**Exercise input:**
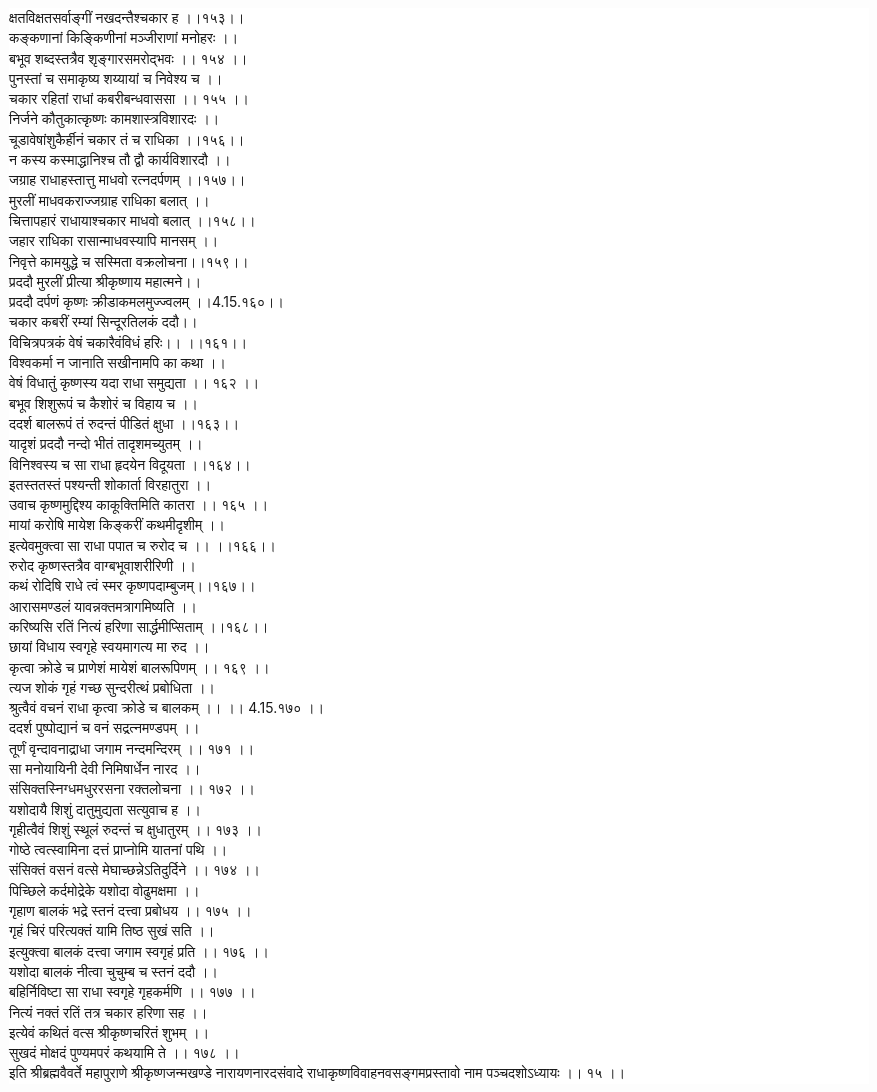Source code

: क्षतविक्षतसर्वाङ्गीं नखदन्तैश्चकार ह ।।१५३।।  
कङ्कणानां किङ्किणीनां मञ्जीराणां मनोहरः ।।  
बभूव शब्दस्तत्रैव शृङ्गारसमरोद्भवः ।। १५४ ।।  
पुनस्तां च समाकृष्य शय्यायां च निवेश्य च ।।  
चकार रहितां राधां कबरीबन्धवाससा ।। १५५ ।।  
निर्जने कौतुकात्कृष्णः कामशास्त्रविशारदः ।।  
चूडावेषांशुकैर्हीनं चकार तं च राधिका ।।१५६।।  
न कस्य कस्माद्धानिश्च तौ द्वौ कार्यविशारदौ ।।  
जग्राह राधाहस्तात्तु माधवो रत्नदर्पणम् ।।१५७।।  
मुरलीं माधवकराज्जग्राह राधिका बलात् ।।  
चित्तापहारं राधायाश्चकार माधवो बलात् ।।१५८।।  
जहार राधिका रासान्माधवस्यापि मानसम् ।।  
निवृत्ते कामयुद्धे च सस्मिता वक्रलोचना।।१५९।।  
प्रददौ मुरलीं प्रीत्या श्रीकृष्णाय महात्मने।।  
प्रददौ दर्पणं कृष्णः क्रीडाकमलमुज्ज्वलम् ।।4.15.१६०।।  
चकार कबरीं रम्यां सिन्दूरतिलकं ददौ।।  
विचित्रपत्रकं वेषं चकारैवंविधं हरिः।। ।।१६१।।  
विश्वकर्मा न जानाति सखीनामपि का कथा ।।  
वेषं विधातुं कृष्णस्य यदा राधा समुद्यता ।। १६२ ।।  
बभूव शिशुरूपं च कैशोरं च विहाय च ।।  
ददर्श बालरूपं तं रुदन्तं पीडितं क्षुधा ।।१६३।।  
यादृशं प्रददौ नन्दो भीतं तादृशमच्युतम् ।।  
विनिश्वस्य च सा राधा हृदयेन विदूयता ।।१६४।।  
इतस्ततस्तं पश्यन्ती शोकार्ता विरहातुरा ।।  
उवाच कृष्णमुद्दिश्य काकूक्तिमिति कातरा ।। १६५ ।।  
मायां करोषि मायेश किङ्करीं कथमीदृशीम् ।।  
इत्येवमुक्त्वा सा राधा पपात च रुरोद च ।। ।।१६६।।  
रुरोद कृष्णस्तत्रैव वाग्बभूवाशरीरिणी ।।  
कथं रोदिषि राधे त्वं स्मर कृष्णपदाम्बुजम्।।१६७।।  
आरासमण्डलं यावन्नक्तमत्रागमिष्यति ।।  
करिष्यसि रतिं नित्यं हरिणा सार्द्धमीप्सिताम् ।।१६८।।  
छायां विधाय स्वगृहे स्वयमागत्य मा रुद ।।  
कृत्वा क्रोडे च प्राणेशं मायेशं बालरूपिणम् ।। १६९ ।।  
त्यज शोकं गृहं गच्छ सुन्दरीत्थं प्रबोधिता ।।  
श्रुत्वैवं वचनं राधा कृत्वा क्रोडे च बालकम् ।। ।। 4.15.१७० ।।  
ददर्श पुष्पोद्यानं च वनं सद्रत्नमण्डपम् ।।  
तूर्णं वृन्दावनाद्राधा जगाम नन्दमन्दिरम् ।। १७१ ।।  
सा मनोयायिनी देवी निमिषार्धेन नारद ।।  
संसिक्तस्निग्धमधुररसना रक्तलोचना ।। १७२ ।।  
यशोदायै शिशुं दातुमुद्यता सत्युवाच ह ।।  
गृहीत्वैवं शिशुं स्थूलं रुदन्तं च क्षुधातुरम् ।। १७३ ।।  
गोष्ठे त्वत्स्वामिना दत्तं प्राप्नोमि यातनां पथि ।।  
संसिक्तं वसनं वत्से मेघाच्छन्नेऽतिदुर्दिने ।। १७४ ।।  
पिच्छिले कर्दमोद्रेके यशोदा वोढुमक्षमा ।।  
गृहाण बालकं भद्रे स्तनं दत्त्वा प्रबोधय ।। १७५ ।।  
गृहं चिरं परित्यक्तं यामि तिष्ठ सुखं सति ।।  
इत्युक्त्वा बालकं दत्त्वा जगाम स्वगृहं प्रति ।। १७६ ।।  
यशोदा बालकं नीत्वा चुचुम्ब च स्तनं ददौ ।।  
बहिर्निविष्टा सा राधा स्वगृहे गृहकर्मणि ।। १७७ ।।  
नित्यं नक्तं रतिं तत्र चकार हरिणा सह ।।  
इत्येवं कथितं वत्स श्रीकृष्णचरितं शुभम् ।।  
सुखदं मोक्षदं पुण्यमपरं कथयामि ते ।। १७८ ।।  
इति श्रीब्रह्मवैवर्ते महापुराणे श्रीकृष्णजन्मखण्डे नारायणनारदसंवादे राधाकृष्णविवाहनवसङ्गमप्रस्तावो नाम पञ्चदशोऽध्यायः ।। १५ ।।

**What this task involves:** Write out again, unchanged, the lines starting at the one that contains "नखदन्तैश्चकार ह ।।१५३।।" and ending at the one that contains "त्यज शोकं गृहं", including both of those lines.

**Exercise answer:**
: क्षतविक्षतसर्वाङ्गीं नखदन्तैश्चकार ह ।।१५३।।  
कङ्कणानां किङ्किणीनां मञ्जीराणां मनोहरः ।।  
बभूव शब्दस्तत्रैव शृङ्गारसमरोद्भवः ।। १५४ ।।  
पुनस्तां च समाकृष्य शय्यायां च निवेश्य च ।।  
चकार रहितां राधां कबरीबन्धवाससा ।। १५५ ।।  
निर्जने कौतुकात्कृष्णः कामशास्त्रविशारदः ।।  
चूडावेषांशुकैर्हीनं चकार तं च राधिका ।।१५६।।  
न कस्य कस्माद्धानिश्च तौ द्वौ कार्यविशारदौ ।।  
जग्राह राधाहस्तात्तु माधवो रत्नदर्पणम् ।।१५७।।  
मुरलीं माधवकराज्जग्राह राधिका बलात् ।।  
चित्तापहारं राधायाश्चकार माधवो बलात् ।।१५८।।  
जहार राधिका रासान्माधवस्यापि मानसम् ।।  
निवृत्ते कामयुद्धे च सस्मिता वक्रलोचना।।१५९।।  
प्रददौ मुरलीं प्रीत्या श्रीकृष्णाय महात्मने।।  
प्रददौ दर्पणं कृष्णः क्रीडाकमलमुज्ज्वलम् ।।4.15.१६०।।  
चकार कबरीं रम्यां सिन्दूरतिलकं ददौ।।  
विचित्रपत्रकं वेषं चकारैवंविधं हरिः।। ।।१६१।।  
विश्वकर्मा न जानाति सखीनामपि का कथा ।।  
वेषं विधातुं कृष्णस्य यदा राधा समुद्यता ।। १६२ ।।  
बभूव शिशुरूपं च कैशोरं च विहाय च ।।  
ददर्श बालरूपं तं रुदन्तं पीडितं क्षुधा ।।१६३।।  
यादृशं प्रददौ नन्दो भीतं तादृशमच्युतम् ।।  
विनिश्वस्य च सा राधा हृदयेन विदूयता ।।१६४।।  
इतस्ततस्तं पश्यन्ती शोकार्ता विरहातुरा ।।  
उवाच कृष्णमुद्दिश्य काकूक्तिमिति कातरा ।। १६५ ।।  
मायां करोषि मायेश किङ्करीं कथमीदृशीम् ।।  
इत्येवमुक्त्वा सा राधा पपात च रुरोद च ।। ।।१६६।।  
रुरोद कृष्णस्तत्रैव वाग्बभूवाशरीरिणी ।।  
कथं रोदिषि राधे त्वं स्मर कृष्णपदाम्बुजम्।।१६७।।  
आरासमण्डलं यावन्नक्तमत्रागमिष्यति ।।  
करिष्यसि रतिं नित्यं हरिणा सार्द्धमीप्सिताम् ।।१६८।।  
छायां विधाय स्वगृहे स्वयमागत्य मा रुद ।।  
कृत्वा क्रोडे च प्राणेशं मायेशं बालरूपिणम् ।। १६९ ।।  
त्यज शोकं गृहं गच्छ सुन्दरीत्थं प्रबोधिता ।।  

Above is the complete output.